## Activity
The required output is the exact run of lines below that opens at the line with "wrist: (2, 314)" and closes at the line with "middle dip: (61, 118)".

## Study material

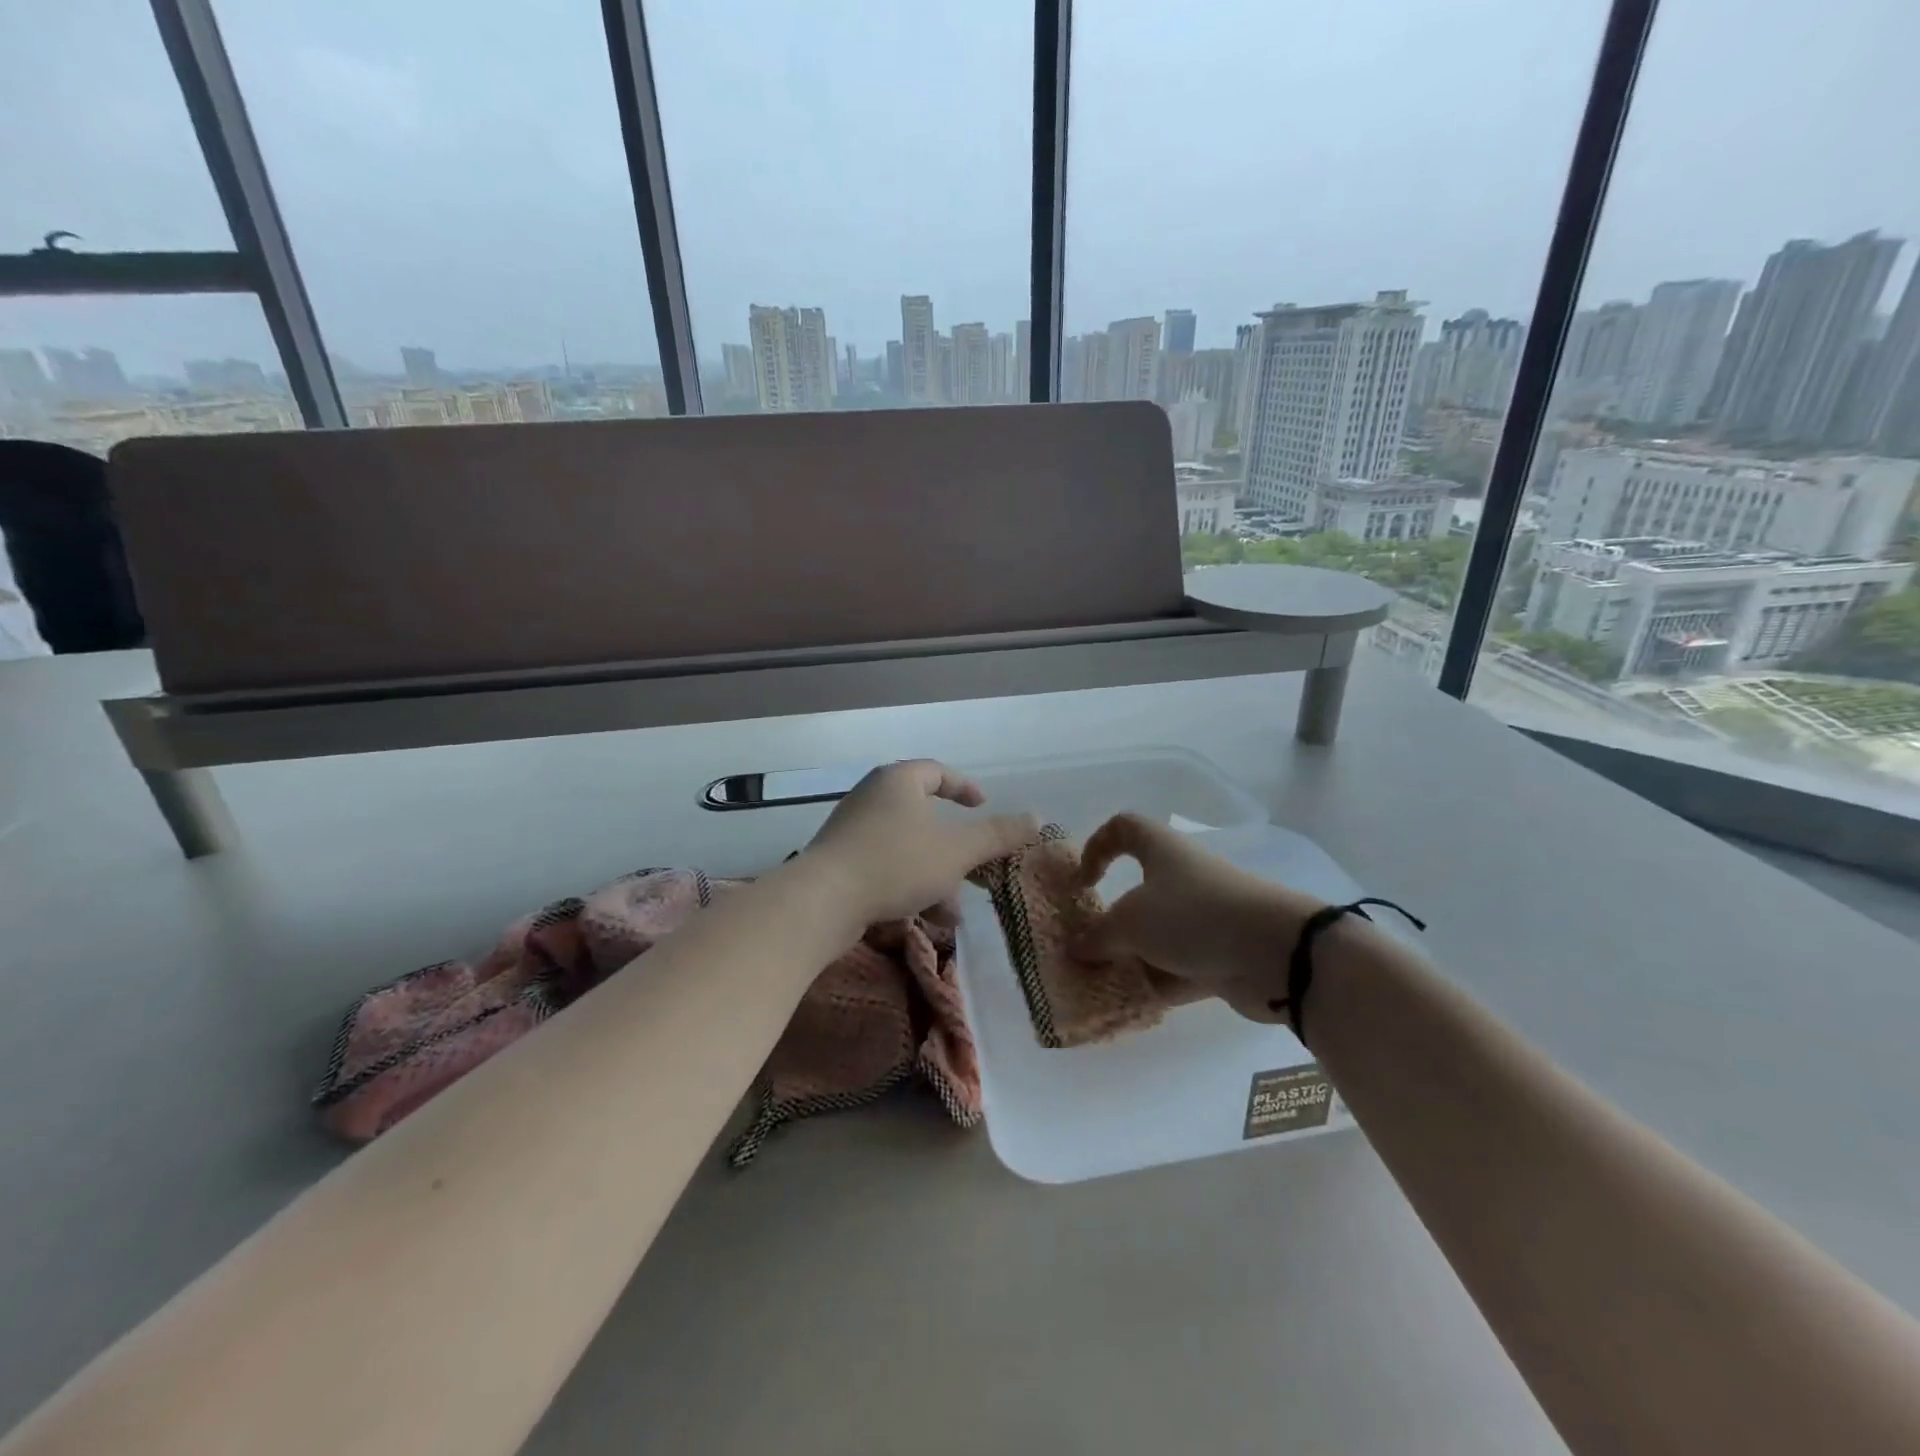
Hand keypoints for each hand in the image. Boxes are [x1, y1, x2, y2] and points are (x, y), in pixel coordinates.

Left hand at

...

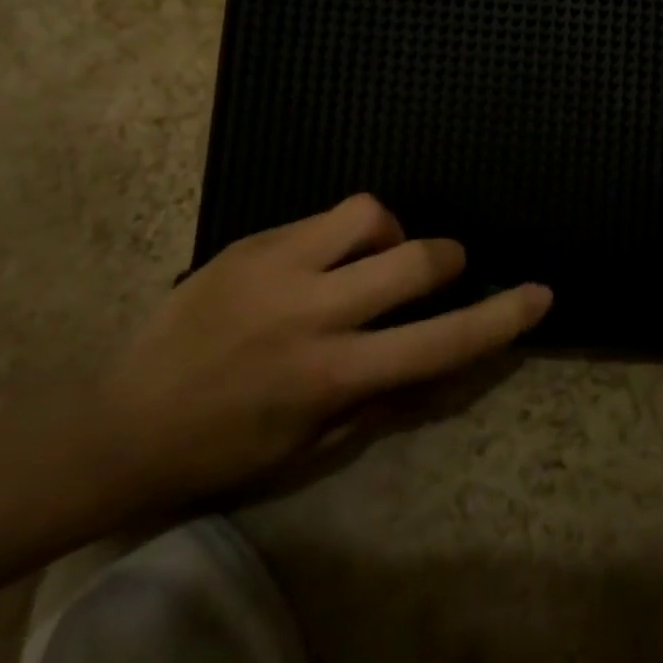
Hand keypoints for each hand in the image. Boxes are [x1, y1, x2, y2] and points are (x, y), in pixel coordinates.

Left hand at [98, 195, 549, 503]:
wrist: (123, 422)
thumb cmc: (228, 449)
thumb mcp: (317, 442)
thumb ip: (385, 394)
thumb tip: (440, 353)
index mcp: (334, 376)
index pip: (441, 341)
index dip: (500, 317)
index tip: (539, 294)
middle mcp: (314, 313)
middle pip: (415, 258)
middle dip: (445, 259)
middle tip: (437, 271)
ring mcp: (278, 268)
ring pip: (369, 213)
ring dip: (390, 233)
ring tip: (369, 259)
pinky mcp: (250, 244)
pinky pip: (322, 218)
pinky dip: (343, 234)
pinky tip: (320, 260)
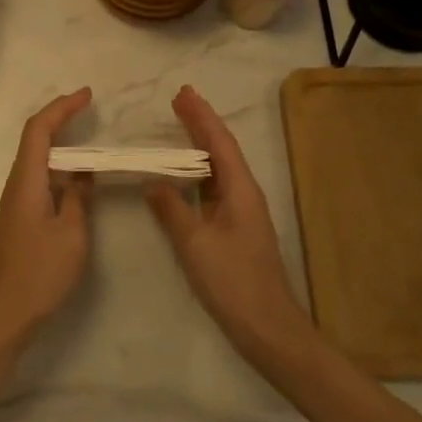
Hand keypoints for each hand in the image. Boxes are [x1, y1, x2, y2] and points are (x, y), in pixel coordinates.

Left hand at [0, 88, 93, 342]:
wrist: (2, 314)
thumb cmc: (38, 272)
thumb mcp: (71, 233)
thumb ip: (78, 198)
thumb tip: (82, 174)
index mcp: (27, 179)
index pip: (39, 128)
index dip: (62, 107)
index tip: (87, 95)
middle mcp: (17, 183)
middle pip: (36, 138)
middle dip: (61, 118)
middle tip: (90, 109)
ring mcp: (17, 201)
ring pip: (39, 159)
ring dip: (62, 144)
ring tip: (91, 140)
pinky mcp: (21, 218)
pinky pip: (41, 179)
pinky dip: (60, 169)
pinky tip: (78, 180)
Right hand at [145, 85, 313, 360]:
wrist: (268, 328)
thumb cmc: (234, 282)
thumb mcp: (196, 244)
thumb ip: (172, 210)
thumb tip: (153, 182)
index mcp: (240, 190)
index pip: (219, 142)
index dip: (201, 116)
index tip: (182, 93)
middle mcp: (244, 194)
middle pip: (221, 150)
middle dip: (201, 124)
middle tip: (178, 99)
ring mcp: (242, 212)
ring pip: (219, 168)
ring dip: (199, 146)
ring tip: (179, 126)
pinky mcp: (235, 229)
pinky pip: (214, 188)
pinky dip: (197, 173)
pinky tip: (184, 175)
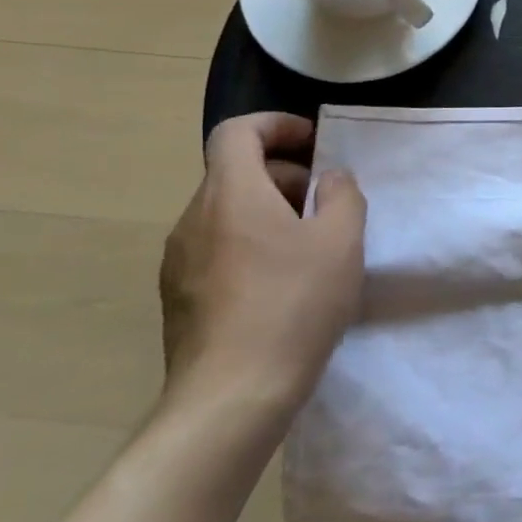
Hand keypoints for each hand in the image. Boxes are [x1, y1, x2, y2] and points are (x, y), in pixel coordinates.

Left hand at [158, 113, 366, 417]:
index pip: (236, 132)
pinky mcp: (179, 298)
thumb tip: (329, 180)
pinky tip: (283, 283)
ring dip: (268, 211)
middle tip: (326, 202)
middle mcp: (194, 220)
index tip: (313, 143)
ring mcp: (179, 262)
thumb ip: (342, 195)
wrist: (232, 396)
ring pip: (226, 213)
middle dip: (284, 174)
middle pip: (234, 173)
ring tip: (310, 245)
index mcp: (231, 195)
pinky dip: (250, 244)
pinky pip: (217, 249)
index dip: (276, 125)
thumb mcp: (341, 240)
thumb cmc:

## Solution to this exercise
wrist: (2, 314)
thumb cmc: (38, 272)
thumb mcp: (71, 233)
thumb ip: (78, 198)
thumb tip: (82, 174)
index mcp: (27, 179)
index pip: (39, 128)
index dip: (62, 107)
index tip: (87, 95)
middle mcp: (17, 183)
middle pip: (36, 138)
middle dip: (61, 118)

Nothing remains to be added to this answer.